- REQUIREMENT 1
Could you set down the passage on mixing systems below, word for word, from "There are a" through "may be maintained.", inclusive?
───── EXCERPT
There are a variety of commercial mixing systems, and many factors should be considered when selecting the best for a particular application. For example, the mixing system should be matched to the expected range of flow rates, e.g., is the system configured for filling a five gallon pail or a 5,000 gallon tank? The system should also be able to adjust flow rates when new or unusual conditions are encountered in the pumping system. Often times, a change in influent properties will change the effluent quality of the mix. Because the overall performance of a mixing system is ordinarily measured in terms of the effluent quality, which in turn must be consistent with the user's effluent discharge requirements, it is imperative that mixing systems be able to quickly adapt to system changes so that the required effluent quality may be maintained.
──────────
- REQUIREMENT 2
Can you extract the records below, word for word, from the line holding "That is False." through the last line of the records, inclusive?
───── MATERIAL TO PROCESS
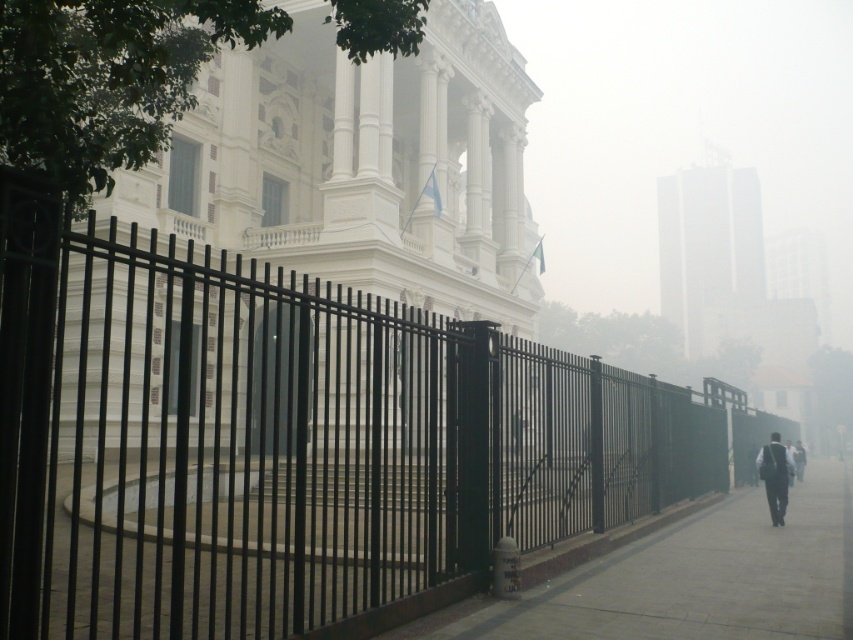
Is black metal fence at center positioned behind smooth concrete pavement at lower right?

That is False.

What do you see at coordinates (286, 438) in the screenshot? I see `black metal fence at center` at bounding box center [286, 438].

In order to click on black metal fence at center in this screenshot , I will do click(286, 438).

Can you confirm if black metal fence at center is wider than dark gray suit at center?

Yes.

Which is above, black metal fence at center or dark gray suit at center?

black metal fence at center is above.

Where is `black metal fence at center`? The height and width of the screenshot is (640, 853). black metal fence at center is located at coordinates (286, 438).

From the picture: Which of these two, smooth concrete pavement at lower right or dark gray suit at center, stands shorter?

Standing shorter between the two is dark gray suit at center.

Between smooth concrete pavement at lower right and dark gray suit at center, which one appears on the left side from the viewer's perspective?

From the viewer's perspective, dark gray suit at center appears more on the left side.

Describe the element at coordinates (692, 579) in the screenshot. The image size is (853, 640). I see `smooth concrete pavement at lower right` at that location.

The image size is (853, 640). I want to click on smooth concrete pavement at lower right, so click(692, 579).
──────────
- WRITTEN ANSWER 1
There are a variety of commercial mixing systems, and many factors should be considered when selecting the best for a particular application. For example, the mixing system should be matched to the expected range of flow rates, e.g., is the system configured for filling a five gallon pail or a 5,000 gallon tank? The system should also be able to adjust flow rates when new or unusual conditions are encountered in the pumping system. Often times, a change in influent properties will change the effluent quality of the mix. Because the overall performance of a mixing system is ordinarily measured in terms of the effluent quality, which in turn must be consistent with the user's effluent discharge requirements, it is imperative that mixing systems be able to quickly adapt to system changes so that the required effluent quality may be maintained.

- WRITTEN ANSWER 2
That is False.

What do you see at coordinates (286, 438) in the screenshot? I see `black metal fence at center` at bounding box center [286, 438].

In order to click on black metal fence at center in this screenshot , I will do click(286, 438).

Can you confirm if black metal fence at center is wider than dark gray suit at center?

Yes.

Which is above, black metal fence at center or dark gray suit at center?

black metal fence at center is above.

Where is `black metal fence at center`? The height and width of the screenshot is (640, 853). black metal fence at center is located at coordinates (286, 438).

From the picture: Which of these two, smooth concrete pavement at lower right or dark gray suit at center, stands shorter?

Standing shorter between the two is dark gray suit at center.

Between smooth concrete pavement at lower right and dark gray suit at center, which one appears on the left side from the viewer's perspective?

From the viewer's perspective, dark gray suit at center appears more on the left side.

Describe the element at coordinates (692, 579) in the screenshot. The image size is (853, 640). I see `smooth concrete pavement at lower right` at that location.

The image size is (853, 640). I want to click on smooth concrete pavement at lower right, so click(692, 579).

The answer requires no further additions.